Manusiasenayan.id – Derasnya arus produk impor dinilai makin bikin napas pelaku UMKM sesak. Karena itu, Anggota Komisi VI DPR RI Mufti An’am mendesak Kementerian Perdagangan agar lebih serius melindungi pasar dalam negeri supaya usaha kecil tetap bisa bertahan dan tidak terus kalah di kandang sendiri.
Hal itu disampaikan Mufti saat Rapat Kerja Komisi VI DPR RI bersama Menteri Perdagangan di Kompleks Parlemen, Senayan, Jakarta, Kamis (16/7/2026). Menurutnya, banyak pelaku UMKM, terutama di sektor konveksi, terpaksa mengurangi produksi bahkan gulung tikar. Ironisnya, penyebab utama bukan karena kualitas produknya buruk, melainkan karena pasar domestik dibanjiri barang impor yang dinilai belum mendapat pengawasan maksimal.
Mufti menegaskan, produk buatan Indonesia sebenarnya punya kualitas yang mampu bersaing di level internasional. Ia bahkan mencontohkan salah satu perusahaan konveksi di daerah pemilihannya, Probolinggo, yang memproduksi pakaian untuk merek global.
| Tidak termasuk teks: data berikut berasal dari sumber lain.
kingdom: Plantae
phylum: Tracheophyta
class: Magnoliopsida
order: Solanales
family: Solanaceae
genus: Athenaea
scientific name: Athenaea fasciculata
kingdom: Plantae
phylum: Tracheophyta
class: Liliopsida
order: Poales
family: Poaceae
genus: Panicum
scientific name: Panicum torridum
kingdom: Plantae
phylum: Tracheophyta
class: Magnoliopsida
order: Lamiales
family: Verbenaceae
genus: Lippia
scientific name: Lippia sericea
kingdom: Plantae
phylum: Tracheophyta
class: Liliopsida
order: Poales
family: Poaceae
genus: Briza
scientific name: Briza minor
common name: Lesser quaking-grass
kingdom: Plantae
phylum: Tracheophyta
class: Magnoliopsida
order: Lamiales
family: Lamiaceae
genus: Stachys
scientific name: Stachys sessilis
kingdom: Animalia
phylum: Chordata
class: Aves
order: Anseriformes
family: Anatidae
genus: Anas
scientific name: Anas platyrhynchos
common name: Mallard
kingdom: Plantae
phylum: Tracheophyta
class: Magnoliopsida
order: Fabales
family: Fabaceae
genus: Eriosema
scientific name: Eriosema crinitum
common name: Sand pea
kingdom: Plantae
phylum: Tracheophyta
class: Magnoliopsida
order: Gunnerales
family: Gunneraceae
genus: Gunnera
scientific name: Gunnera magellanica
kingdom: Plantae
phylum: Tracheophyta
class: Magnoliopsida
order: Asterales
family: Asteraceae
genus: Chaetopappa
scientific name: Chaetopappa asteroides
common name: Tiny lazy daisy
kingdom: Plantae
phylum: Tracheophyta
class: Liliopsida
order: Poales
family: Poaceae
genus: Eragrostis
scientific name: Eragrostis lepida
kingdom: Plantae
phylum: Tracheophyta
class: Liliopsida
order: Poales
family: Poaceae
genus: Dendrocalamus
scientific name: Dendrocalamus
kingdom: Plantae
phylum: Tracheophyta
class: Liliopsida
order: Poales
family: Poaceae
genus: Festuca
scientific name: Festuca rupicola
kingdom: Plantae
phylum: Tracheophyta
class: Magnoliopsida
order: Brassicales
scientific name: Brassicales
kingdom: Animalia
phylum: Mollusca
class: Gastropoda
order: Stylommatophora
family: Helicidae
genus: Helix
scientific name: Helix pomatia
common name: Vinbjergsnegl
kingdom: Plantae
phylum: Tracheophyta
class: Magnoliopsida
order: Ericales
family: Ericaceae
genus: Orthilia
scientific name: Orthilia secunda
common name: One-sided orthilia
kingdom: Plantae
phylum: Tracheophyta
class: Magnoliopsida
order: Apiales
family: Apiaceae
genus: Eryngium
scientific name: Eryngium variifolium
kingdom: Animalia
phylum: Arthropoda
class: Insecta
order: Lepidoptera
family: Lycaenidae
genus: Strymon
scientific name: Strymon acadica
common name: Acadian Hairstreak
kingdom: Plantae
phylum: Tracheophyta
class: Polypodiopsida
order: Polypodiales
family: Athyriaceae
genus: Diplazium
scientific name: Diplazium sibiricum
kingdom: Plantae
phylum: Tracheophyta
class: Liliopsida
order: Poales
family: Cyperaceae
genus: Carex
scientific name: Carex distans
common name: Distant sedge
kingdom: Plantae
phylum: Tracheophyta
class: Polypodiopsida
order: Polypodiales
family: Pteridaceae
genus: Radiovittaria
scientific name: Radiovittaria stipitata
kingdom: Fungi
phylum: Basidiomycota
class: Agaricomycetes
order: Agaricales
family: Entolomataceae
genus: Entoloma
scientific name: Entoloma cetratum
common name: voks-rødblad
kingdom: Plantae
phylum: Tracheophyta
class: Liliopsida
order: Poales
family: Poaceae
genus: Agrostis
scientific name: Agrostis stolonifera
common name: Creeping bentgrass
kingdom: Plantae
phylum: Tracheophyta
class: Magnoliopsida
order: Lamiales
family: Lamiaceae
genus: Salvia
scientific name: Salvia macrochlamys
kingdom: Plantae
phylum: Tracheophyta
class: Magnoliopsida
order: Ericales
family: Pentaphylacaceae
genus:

Produk tersebut dibuat di Indonesia, diekspor ke luar negeri, lalu dipasarkan menggunakan merek internasional.
Menurutnya, kondisi itu membuktikan bahwa kemampuan industri nasional tidak bisa dipandang sebelah mata. Yang dibutuhkan saat ini bukan sekadar semangat pelaku usaha, tetapi juga perlindungan nyata dari pemerintah agar pasar domestik tidak terus dibanjiri barang impor yang membuat produk lokal sulit berkembang.
Karena itu, Mufti meminta Kementerian Perdagangan memaparkan langkah konkret yang sudah dilakukan selama Januari hingga Juni 2026 untuk menindak produk impor yang melanggar aturan. Ia juga meminta data perusahaan yang telah dikenai sanksi beserta nilai barang yang berhasil diamankan sebagai bentuk transparansi kepada publik.
Tak hanya membahas impor, Mufti juga menyoroti strategi ekspor Indonesia. Menurutnya, pemerintah tidak cukup hanya membuka pasar baru ke luar negeri, tetapi juga harus mendorong peningkatan nilai tambah produk dalam negeri.
Ia mencontohkan komoditas kopi. Selama ini Indonesia masih banyak mengekspor green coffee dengan harga relatif rendah. Setelah diolah di luar negeri menjadi specialty coffee, produk yang sama justru kembali masuk ke Indonesia dengan harga berkali-kali lipat. Mufti menilai kondisi tersebut menunjukkan bahwa Indonesia sebenarnya memiliki potensi besar untuk mengolah sendiri hasil perkebunan agar menghasilkan nilai ekonomi yang lebih tinggi.
Selain itu, perhatian Mufti juga tertuju pada para pedagang yang berjualan melalui platform e-commerce. Ia menilai semakin banyak pelaku UMKM digital yang mengeluhkan besarnya potongan biaya, aturan platform yang berubah-ubah, hingga proses pencairan dana yang dianggap memberatkan penjual.
Karena itu, ia meminta pemerintah segera membentuk kanal pengaduan khusus bagi para pedagang online. Menurutnya, negara harus hadir ketika pelaku usaha merasa dirugikan oleh kebijakan platform digital yang tidak berpihak kepada mereka.
Mufti juga meminta Kementerian Perdagangan aktif mengadvokasi berbagai kebijakan yang dinilai membebani UMKM digital, termasuk persoalan perpajakan dan mekanisme perdagangan di platform e-commerce. Baginya, keberpihakan kepada UMKM bukan sekadar slogan, tetapi harus diwujudkan lewat kebijakan yang benar-benar menjaga pelaku usaha kecil tetap tumbuh, mampu bersaing, dan terus menjadi salah satu penggerak ekonomi nasional.